Дома я улавливала непонятные для меня обрывки разговоров родителей. Мать требовала сделать что-то, что, может быть, имело отношение к Сэди и машине, которая ее сбила. Но отец сказал, чтобы мать в это не лезла. Что происходит в городе — это не наше дело, сказал он. Я даже не пыталась понять, что все это значит, потому что старалась вообще не думать о Сэди, а тем более о том, что она мертва. Когда я поняла, что мы собираемся к Сэди, мне страшно не хотелось ехать, но я не видела никакого способа от этого отвертеться — разве что повести себя особенно позорно.
Теперь, после этих слов пожилой женщины, мне показалось, что, может быть, сейчас мы уйдем и поедем домой. И тогда я не должна буду признаваться в том, что, по правде сказать, ужасно боюсь мертвецов.
Как раз когда у меня забрезжила эта надежда, я услышала, что мать и женщина, с которой она секретничает, говорят о самом ужасном.
Увидеть Сэди.
«Да, — говорила мать, — конечно, мы должны увидеть Сэди».
Мертвую Сэди.
Все это время я смотрела в пол и видела только мальчишек, ростом едва выше меня, и сидящих стариков. Но теперь мать вела меня за руку в другую сторону.

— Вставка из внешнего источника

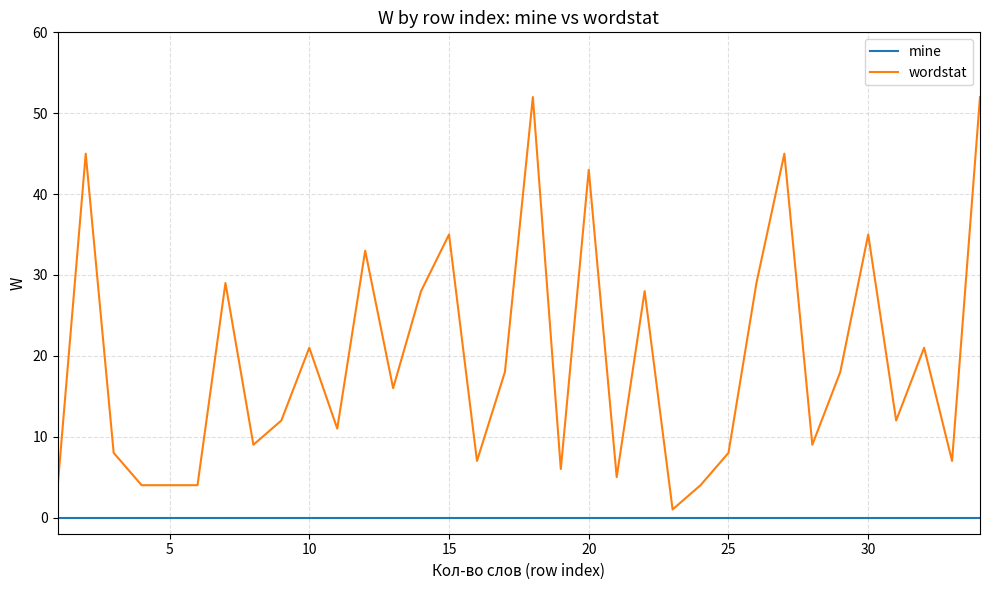

Which series has the largest range (max minus min)?

wordstat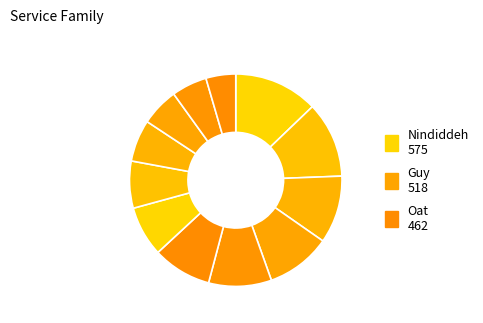

How many slices are in this pie chart?

12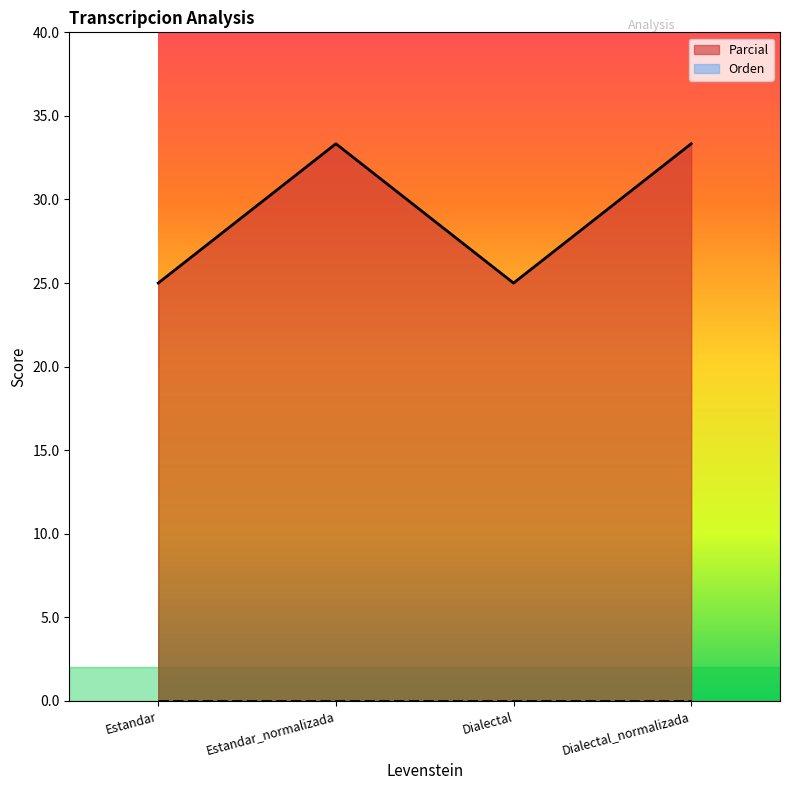

Where does the data first go above 33?

Estandar_normalizada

Все это время в комнате был гроб, но я его не узнала. Поскольку я никогда раньше не имела дела с такими вещами, то слабо представляла себе, как должен выглядеть гроб. Потому и сочла предмет, к которому мы сейчас приближались, то ли полкой для цветов, то ли закрытым пианино.
А может, стоящие вокруг него люди как-то замаскировали от меня его подлинные размеры, форму и назначение. Но сейчас эти люди почтительно расступались, и мать заговорила новым, очень тихим голосом.
— Идем, — сказала она. Эта мягкость казалась мне отвратительной, словно торжествующей.
Мать склонилась, чтобы заглянуть мне в лицо, — несомненно, чтобы помешать мне использовать только что изобретенный метод, то есть плотно зажмурить глаза. Потом мать отвела взгляд от моего лица, но продолжала крепко держать меня за руку. Я, правда, опустила веки, как только мать перестала смотреть мне в лицо, но я не могла совсем закрыть глаза, чтобы не споткнуться и чтобы кто-нибудь не толкнул меня туда, где я не хочу быть. Я видела только расплывчатые силуэты жестких, негнущихся цветов и отблеск полированного дерева.
Потом я услышала, как мать хлюпает носом, и почувствовала, что она отстраняется. Щелкнул замок ее сумочки. Ей нужно было сунуть руку в сумочку, так что ее хватка ослабла и я смогла вырваться. Она рыдала. Все отвлеклись на ее слезы и хлюпанье, так что я получила свободу.